● **What is needed**
Scan the listing below. Return every line containing the string "Zaragoza".

--- START ---

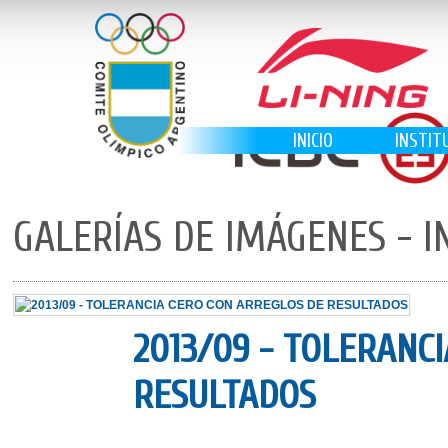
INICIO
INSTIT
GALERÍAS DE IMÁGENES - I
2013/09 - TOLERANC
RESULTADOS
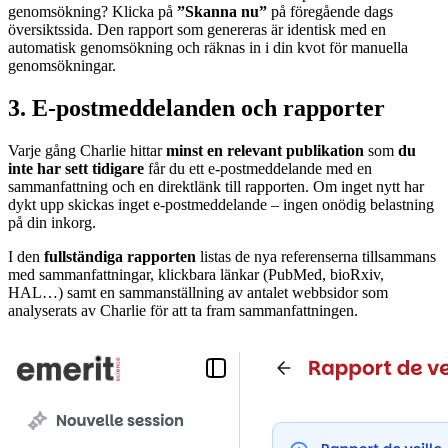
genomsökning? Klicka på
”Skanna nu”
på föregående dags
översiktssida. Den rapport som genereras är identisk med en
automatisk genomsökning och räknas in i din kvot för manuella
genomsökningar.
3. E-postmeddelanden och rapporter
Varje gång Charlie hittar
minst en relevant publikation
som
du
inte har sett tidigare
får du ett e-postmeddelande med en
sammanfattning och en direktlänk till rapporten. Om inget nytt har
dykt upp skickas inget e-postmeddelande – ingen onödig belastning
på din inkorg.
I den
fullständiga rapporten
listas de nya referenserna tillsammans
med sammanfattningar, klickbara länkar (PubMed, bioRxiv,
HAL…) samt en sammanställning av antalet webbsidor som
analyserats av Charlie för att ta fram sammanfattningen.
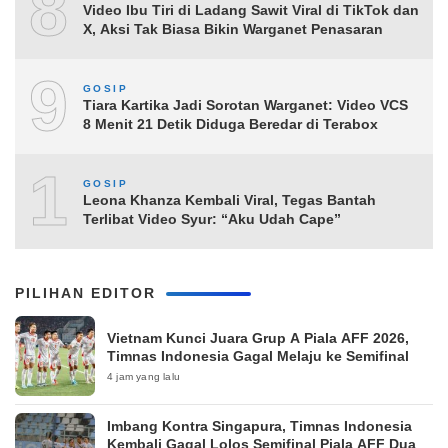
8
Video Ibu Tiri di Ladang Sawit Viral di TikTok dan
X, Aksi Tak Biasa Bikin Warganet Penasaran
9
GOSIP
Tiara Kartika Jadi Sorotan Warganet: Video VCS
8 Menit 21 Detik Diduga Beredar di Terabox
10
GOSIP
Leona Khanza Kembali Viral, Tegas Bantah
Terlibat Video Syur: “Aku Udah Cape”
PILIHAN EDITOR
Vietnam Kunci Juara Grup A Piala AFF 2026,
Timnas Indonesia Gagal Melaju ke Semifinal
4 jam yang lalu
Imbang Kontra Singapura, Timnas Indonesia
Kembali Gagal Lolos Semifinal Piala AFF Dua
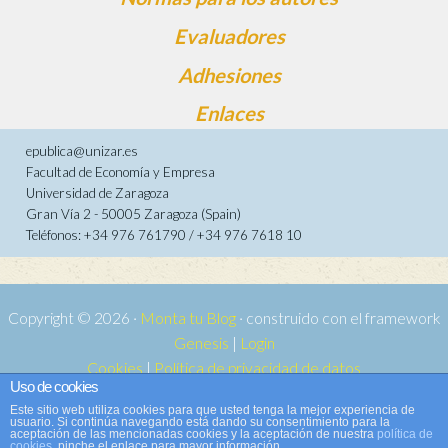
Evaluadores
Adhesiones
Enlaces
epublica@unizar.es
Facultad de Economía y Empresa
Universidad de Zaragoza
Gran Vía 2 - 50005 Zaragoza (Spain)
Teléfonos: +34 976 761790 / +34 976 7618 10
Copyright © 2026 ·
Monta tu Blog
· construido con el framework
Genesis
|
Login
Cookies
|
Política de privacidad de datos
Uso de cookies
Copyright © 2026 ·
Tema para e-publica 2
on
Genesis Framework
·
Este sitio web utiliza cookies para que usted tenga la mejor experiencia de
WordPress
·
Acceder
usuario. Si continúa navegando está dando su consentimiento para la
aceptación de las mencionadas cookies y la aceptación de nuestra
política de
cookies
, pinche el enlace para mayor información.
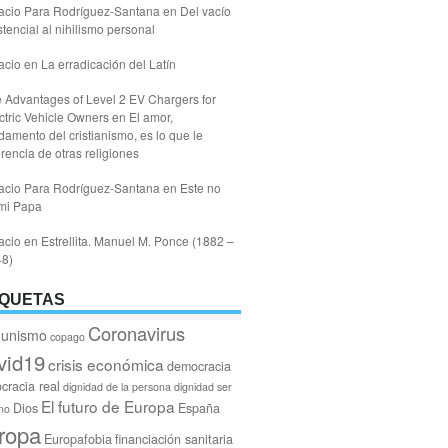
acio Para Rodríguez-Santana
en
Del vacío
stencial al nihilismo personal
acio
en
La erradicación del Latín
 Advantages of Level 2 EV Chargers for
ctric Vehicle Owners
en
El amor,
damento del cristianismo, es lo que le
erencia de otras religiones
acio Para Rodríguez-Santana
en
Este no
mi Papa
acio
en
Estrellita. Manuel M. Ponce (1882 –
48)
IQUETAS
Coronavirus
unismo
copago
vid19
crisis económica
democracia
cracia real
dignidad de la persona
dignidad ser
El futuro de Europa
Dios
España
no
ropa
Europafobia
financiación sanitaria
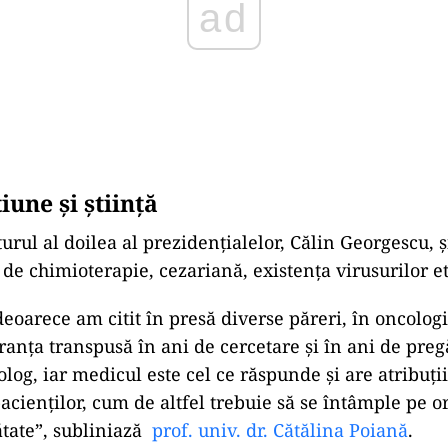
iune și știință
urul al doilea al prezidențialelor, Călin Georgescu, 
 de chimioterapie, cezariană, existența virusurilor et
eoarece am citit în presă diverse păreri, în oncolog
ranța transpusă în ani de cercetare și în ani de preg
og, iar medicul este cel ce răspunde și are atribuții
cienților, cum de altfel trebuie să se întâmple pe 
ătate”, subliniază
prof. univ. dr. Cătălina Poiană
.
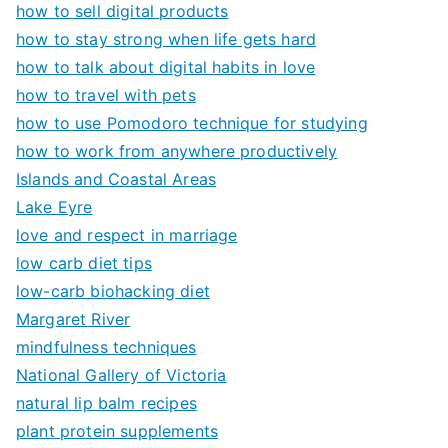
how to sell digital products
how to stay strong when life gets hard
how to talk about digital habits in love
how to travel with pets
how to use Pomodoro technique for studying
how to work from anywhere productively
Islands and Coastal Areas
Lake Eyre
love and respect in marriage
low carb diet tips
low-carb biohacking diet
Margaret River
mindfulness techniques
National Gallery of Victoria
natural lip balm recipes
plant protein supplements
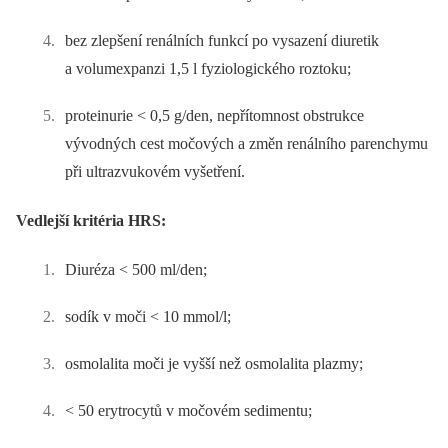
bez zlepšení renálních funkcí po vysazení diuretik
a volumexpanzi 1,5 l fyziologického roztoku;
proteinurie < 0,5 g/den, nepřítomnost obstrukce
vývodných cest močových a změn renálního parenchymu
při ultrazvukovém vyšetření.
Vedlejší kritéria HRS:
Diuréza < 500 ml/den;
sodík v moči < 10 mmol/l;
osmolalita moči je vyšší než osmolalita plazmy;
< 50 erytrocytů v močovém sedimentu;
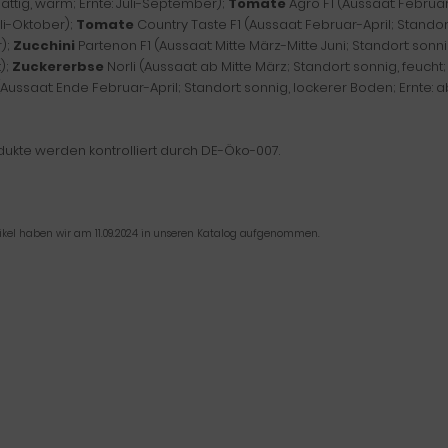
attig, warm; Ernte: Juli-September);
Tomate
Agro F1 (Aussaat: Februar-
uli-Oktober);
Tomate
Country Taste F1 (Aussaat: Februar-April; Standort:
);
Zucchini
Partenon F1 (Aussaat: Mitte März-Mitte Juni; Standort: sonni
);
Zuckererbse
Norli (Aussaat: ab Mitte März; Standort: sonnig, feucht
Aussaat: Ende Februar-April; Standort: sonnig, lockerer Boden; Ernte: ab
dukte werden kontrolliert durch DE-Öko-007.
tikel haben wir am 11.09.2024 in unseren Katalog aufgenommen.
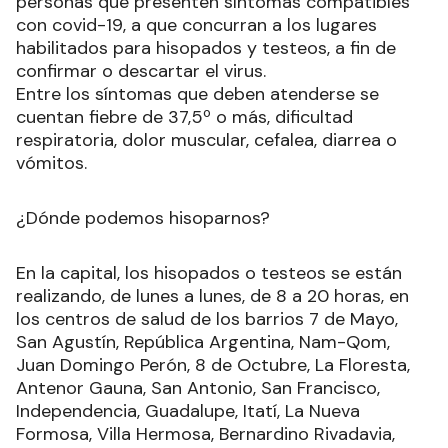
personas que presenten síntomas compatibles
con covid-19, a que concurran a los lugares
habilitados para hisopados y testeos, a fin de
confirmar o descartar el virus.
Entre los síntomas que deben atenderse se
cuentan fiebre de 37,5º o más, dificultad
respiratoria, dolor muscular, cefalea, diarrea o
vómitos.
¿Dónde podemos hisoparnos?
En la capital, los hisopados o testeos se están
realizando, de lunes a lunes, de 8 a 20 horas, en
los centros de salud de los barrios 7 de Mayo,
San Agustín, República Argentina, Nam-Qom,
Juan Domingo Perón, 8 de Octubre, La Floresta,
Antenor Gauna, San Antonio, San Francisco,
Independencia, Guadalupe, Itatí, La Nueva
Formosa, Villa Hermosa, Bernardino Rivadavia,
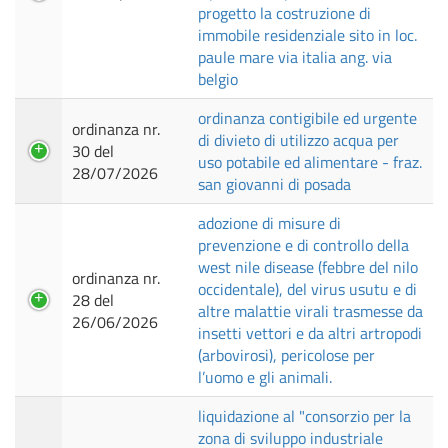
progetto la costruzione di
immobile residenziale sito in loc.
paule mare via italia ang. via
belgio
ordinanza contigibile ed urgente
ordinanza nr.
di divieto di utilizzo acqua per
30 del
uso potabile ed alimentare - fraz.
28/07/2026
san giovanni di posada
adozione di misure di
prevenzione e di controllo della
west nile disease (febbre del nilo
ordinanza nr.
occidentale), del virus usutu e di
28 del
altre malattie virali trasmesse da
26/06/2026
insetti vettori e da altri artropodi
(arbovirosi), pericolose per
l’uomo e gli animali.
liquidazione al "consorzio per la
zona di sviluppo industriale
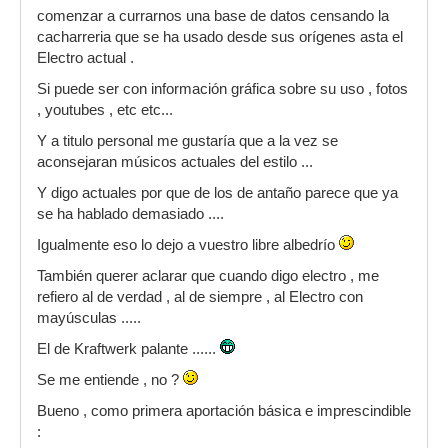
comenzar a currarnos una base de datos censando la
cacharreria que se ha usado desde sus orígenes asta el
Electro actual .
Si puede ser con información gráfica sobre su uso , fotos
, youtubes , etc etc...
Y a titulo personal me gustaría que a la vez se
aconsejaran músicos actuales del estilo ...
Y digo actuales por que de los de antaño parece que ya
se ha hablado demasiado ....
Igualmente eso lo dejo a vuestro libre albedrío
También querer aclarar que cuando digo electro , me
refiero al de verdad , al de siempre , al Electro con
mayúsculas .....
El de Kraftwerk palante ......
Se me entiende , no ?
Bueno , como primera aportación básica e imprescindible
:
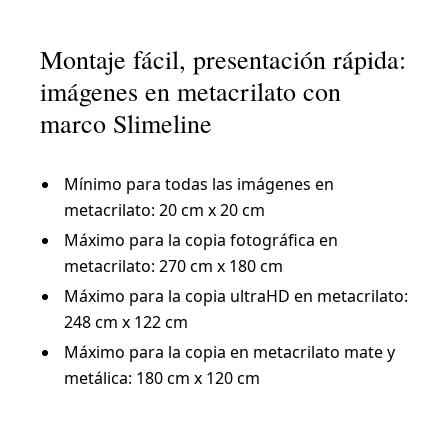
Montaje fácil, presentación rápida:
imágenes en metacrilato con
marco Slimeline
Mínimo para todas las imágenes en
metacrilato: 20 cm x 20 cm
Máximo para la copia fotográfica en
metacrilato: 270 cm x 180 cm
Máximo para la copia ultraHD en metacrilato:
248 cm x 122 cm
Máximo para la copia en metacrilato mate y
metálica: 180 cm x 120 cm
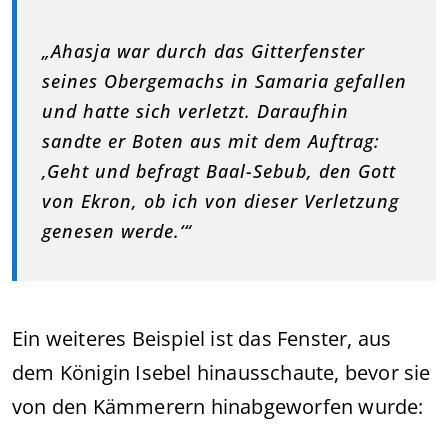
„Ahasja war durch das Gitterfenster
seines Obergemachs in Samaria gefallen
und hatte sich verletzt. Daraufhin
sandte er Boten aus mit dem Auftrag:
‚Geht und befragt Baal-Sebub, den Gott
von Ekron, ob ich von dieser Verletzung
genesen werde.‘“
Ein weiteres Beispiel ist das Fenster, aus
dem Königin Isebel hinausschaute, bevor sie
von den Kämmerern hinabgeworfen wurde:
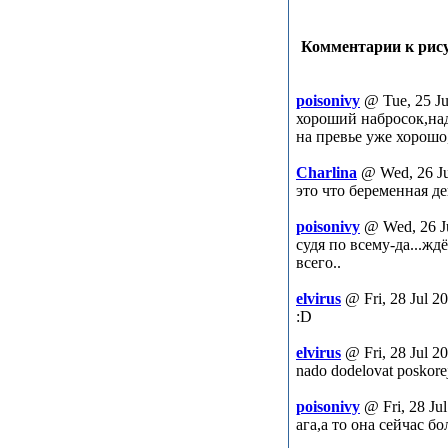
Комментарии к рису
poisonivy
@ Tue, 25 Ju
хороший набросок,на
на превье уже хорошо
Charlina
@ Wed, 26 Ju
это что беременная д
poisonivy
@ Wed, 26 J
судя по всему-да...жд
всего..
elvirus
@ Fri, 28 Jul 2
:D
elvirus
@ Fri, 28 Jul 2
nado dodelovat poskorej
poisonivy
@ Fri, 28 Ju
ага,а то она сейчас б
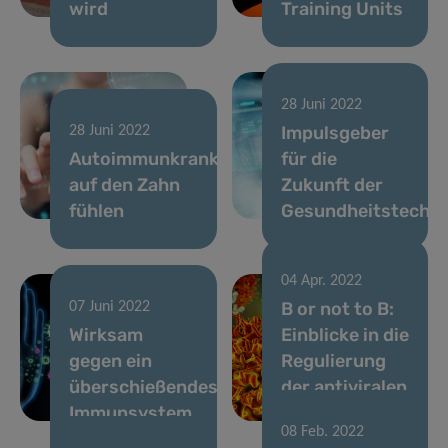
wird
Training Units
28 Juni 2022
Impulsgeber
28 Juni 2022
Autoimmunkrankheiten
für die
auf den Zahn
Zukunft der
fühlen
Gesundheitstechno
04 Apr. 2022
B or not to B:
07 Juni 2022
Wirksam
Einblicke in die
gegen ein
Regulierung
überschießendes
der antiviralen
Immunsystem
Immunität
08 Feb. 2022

--- END ---

● **Task response**
Universidad de Zaragoza
Gran Vía 2 - 50005 Zaragoza (Spain)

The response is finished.